State property is growing on me

vormuir

Prince
Joined
Mar 14, 2006
Messages
348
Always disliked it before -- you're giving up the free specialists and trade routes of Mercantilism/Free Trade, and the "no loss for distance" benefit was no big deal on most maps if you'd placed your Forbidden City carefully.

But the last few games I've been exploring it and now I see what the fuss is about. The "+1 food for workshops and watermills" moves these two improvements from marginal to awesome.

I think the moment it clicked for me was when I was building a watermill for a northern city, on a river tundra tile... that tile went from being a pretty useless 1 food / 1 commerce, to a more-than-decent 2 food / 3 hammers / 1 commerce. Soon thereafter, I realized (yes, I know, I'm slow sometimes) that with Biology, you could take a food city and convert a bunch of Farms to Workshops... your surviving farms would keep the city fed, while the Workshops would send your production soaring.

I need to tinker with this some more, but okay... State Property is a powerful civic.


Waldo
 
State Property is one of the best civics I think.

with BTS now, it also gives 10% production bonus in all cities, so this further boosts the extra hammers you create with windmills and workshops. so it's really a good civic all-around for going into war and if you have a large empire or soon-to-be large empire.
And because it's low cost, I like to pair it with Police State and/or vassalage, which are expensive to run.
 
state property kicks starts my tank-fueled domination attempt by using vocum sineratio-type production cities.
 
You can't maximize production without state property. For a late game production, state property is by far the best. I would even go so far to say that SP is if not the most powerful civic, equal or close to equal with Bureaucracy and Representation. For large late game empires, SP is by far the most powerful civic.
 
True, but often the hammers from Mining Inc (if you have it) offsets the production bonus and then some. If you factor in Sushi as well taking 1 food=1 hammer (2 food can run an engineer) then under Free Market is the way to go if you have the right corporations.
 
I'd also have to class the loss of corporations as a major downside to state property. It's not that hard to get the Sushi/Mining Inc combo to produce 20 food and 20 hammers a turn.

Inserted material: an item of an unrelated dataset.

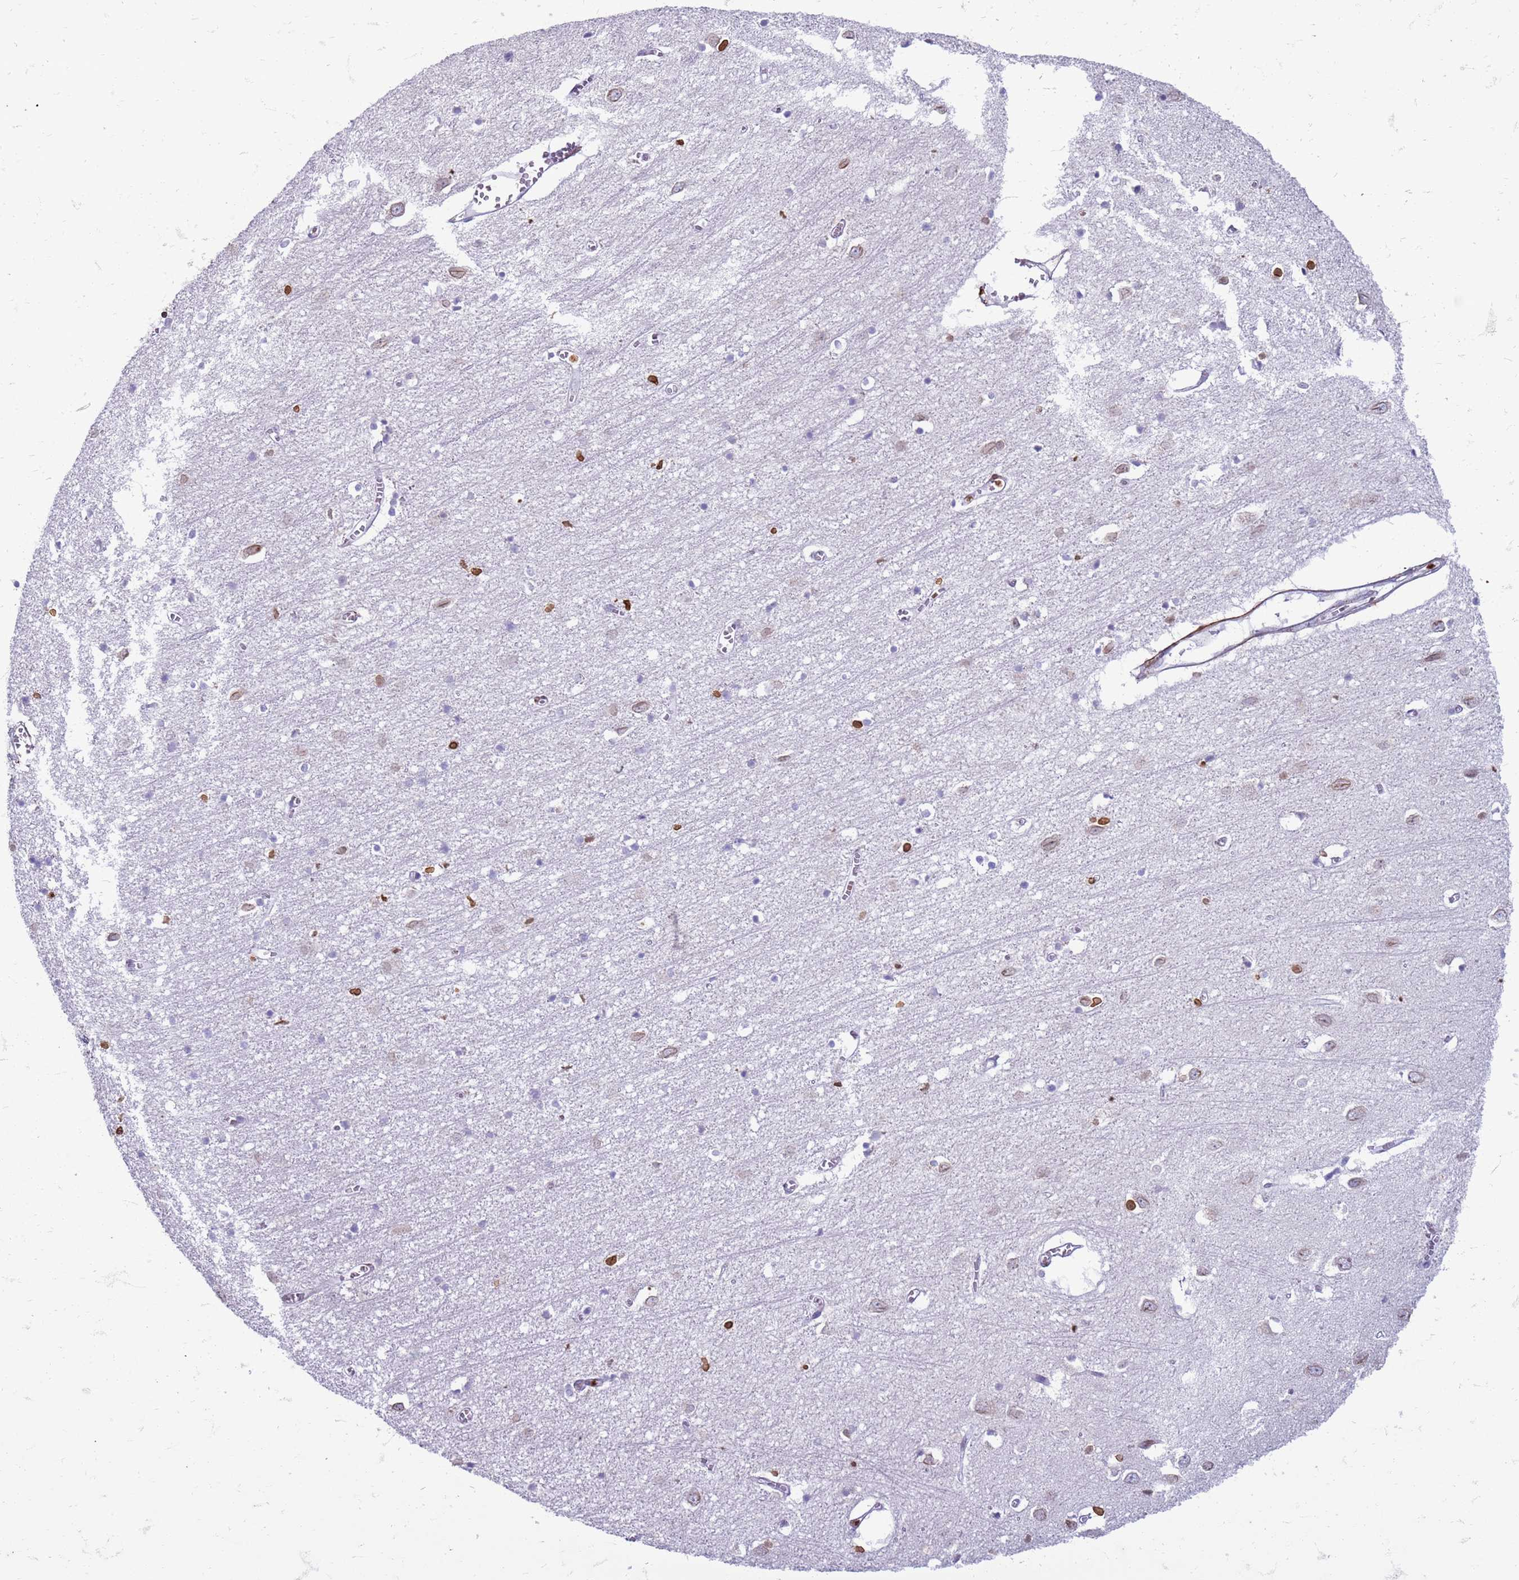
{"staining": {"intensity": "negative", "quantity": "none", "location": "none"}, "tissue": "cerebral cortex", "cell_type": "Endothelial cells", "image_type": "normal", "snomed": [{"axis": "morphology", "description": "Normal tissue, NOS"}, {"axis": "topography", "description": "Cerebral cortex"}], "caption": "DAB (3,3'-diaminobenzidine) immunohistochemical staining of benign human cerebral cortex exhibits no significant expression in endothelial cells.", "gene": "METTL25B", "patient": {"sex": "female", "age": 64}}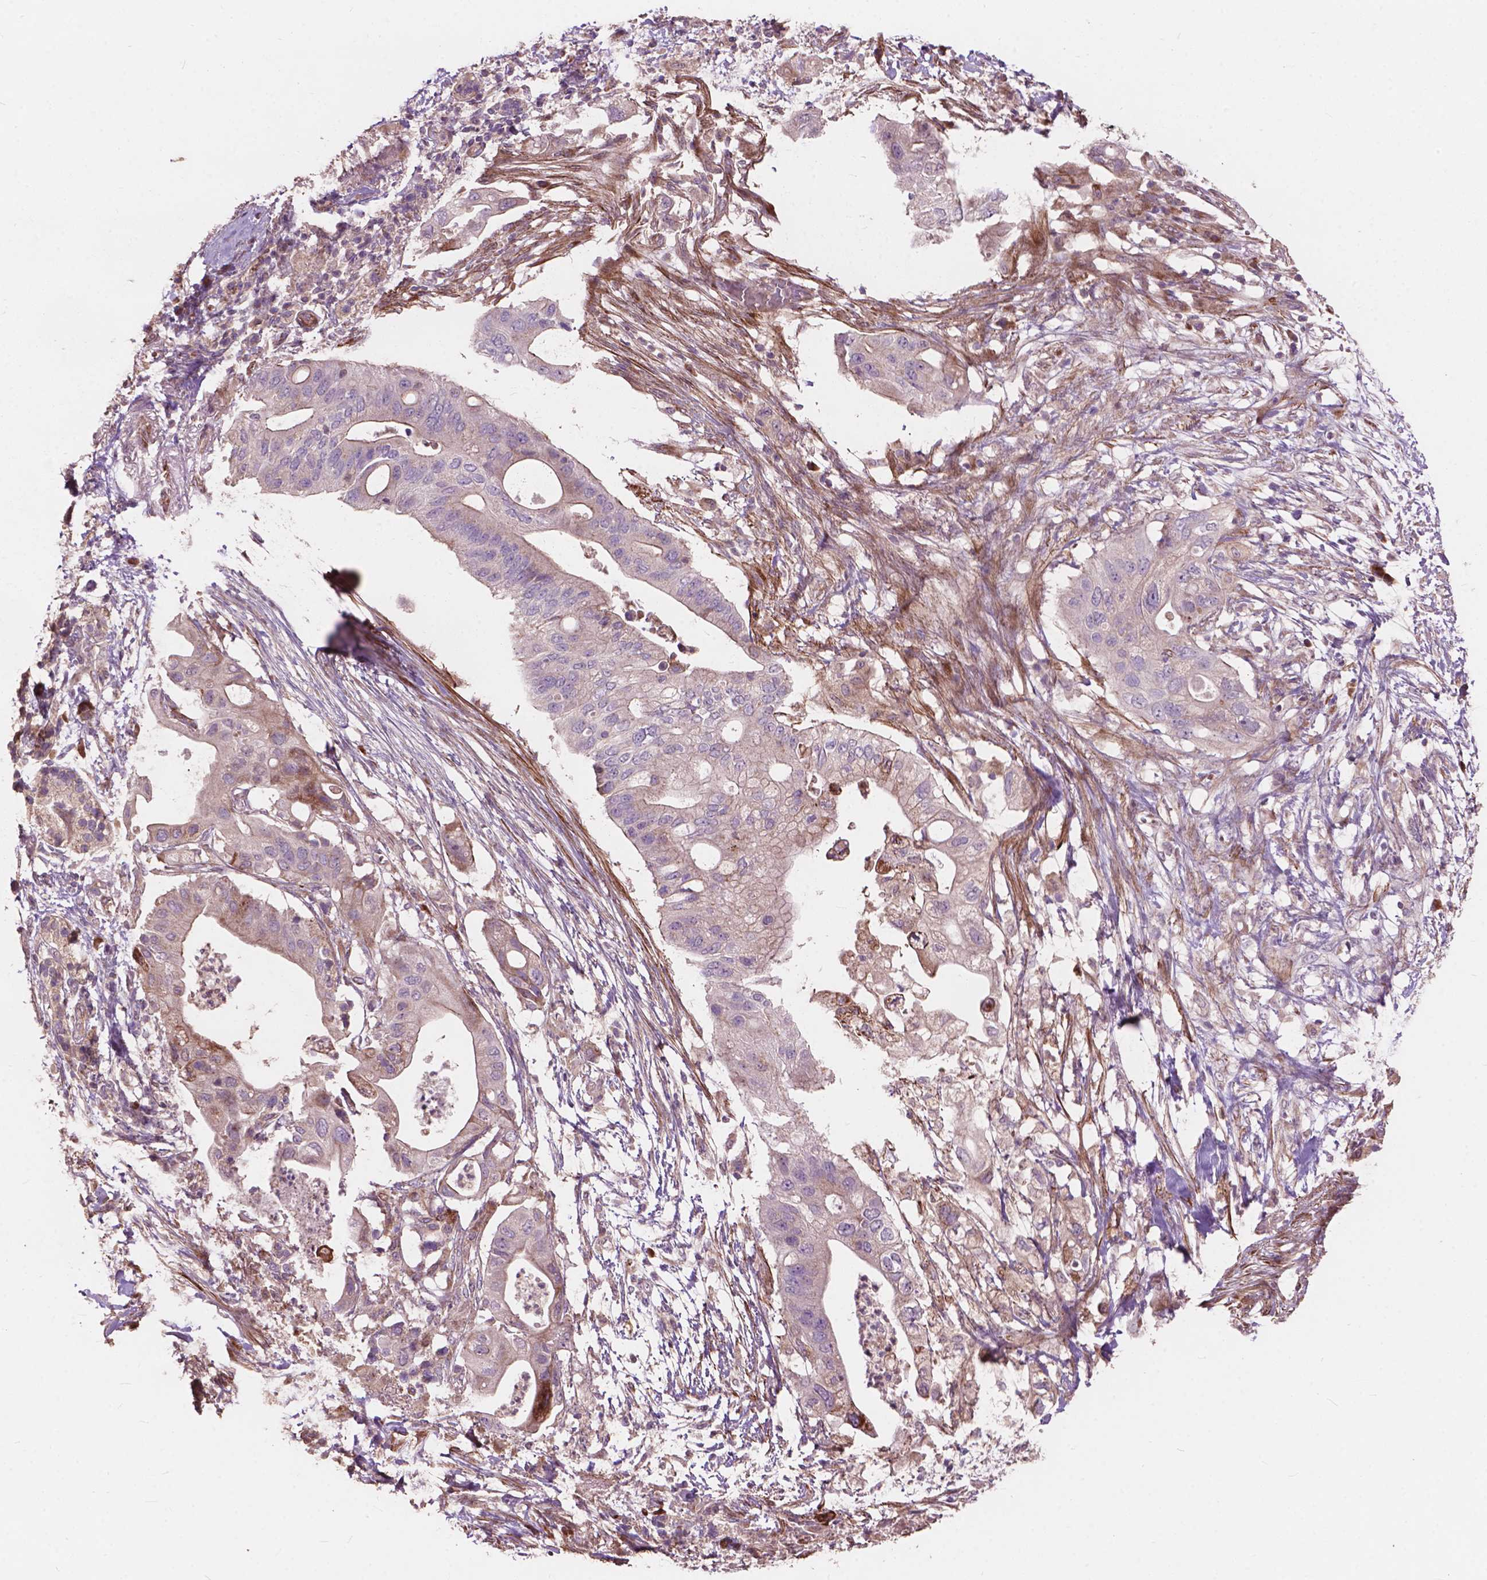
{"staining": {"intensity": "negative", "quantity": "none", "location": "none"}, "tissue": "pancreatic cancer", "cell_type": "Tumor cells", "image_type": "cancer", "snomed": [{"axis": "morphology", "description": "Adenocarcinoma, NOS"}, {"axis": "topography", "description": "Pancreas"}], "caption": "Protein analysis of pancreatic cancer (adenocarcinoma) shows no significant expression in tumor cells.", "gene": "FNIP1", "patient": {"sex": "female", "age": 72}}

For very large empires corporations costs do begin to stack up, and you have proportionally less foreign branches to offset them as you approach the domination threshold. That said though, if you're that close you can probably turn research off anyway.
 
i'd love to run state property, but I find myself in health troubles all the time. The extra health from environmentalism usually saves me.

I'm a new player, so probably doing something wrong... but, health and happiness are always giving m grief.


With state property, do you still gain :gold: from corporations?? eg: you found a corporation and spread it to other civs.
 
Derbus said:
With state property, do you still gain from corporations?? eg: you found a corporation and spread it to other civs.

Curiously you do still get your 4gpt from the HQ for any branches in foreign civs. You can't spread the corporation under SP though, so you'd have to run something else for a while to spread those branches. Frankly, the HQ income isn't the real power of a corporation either, more a handy support for domestic branches.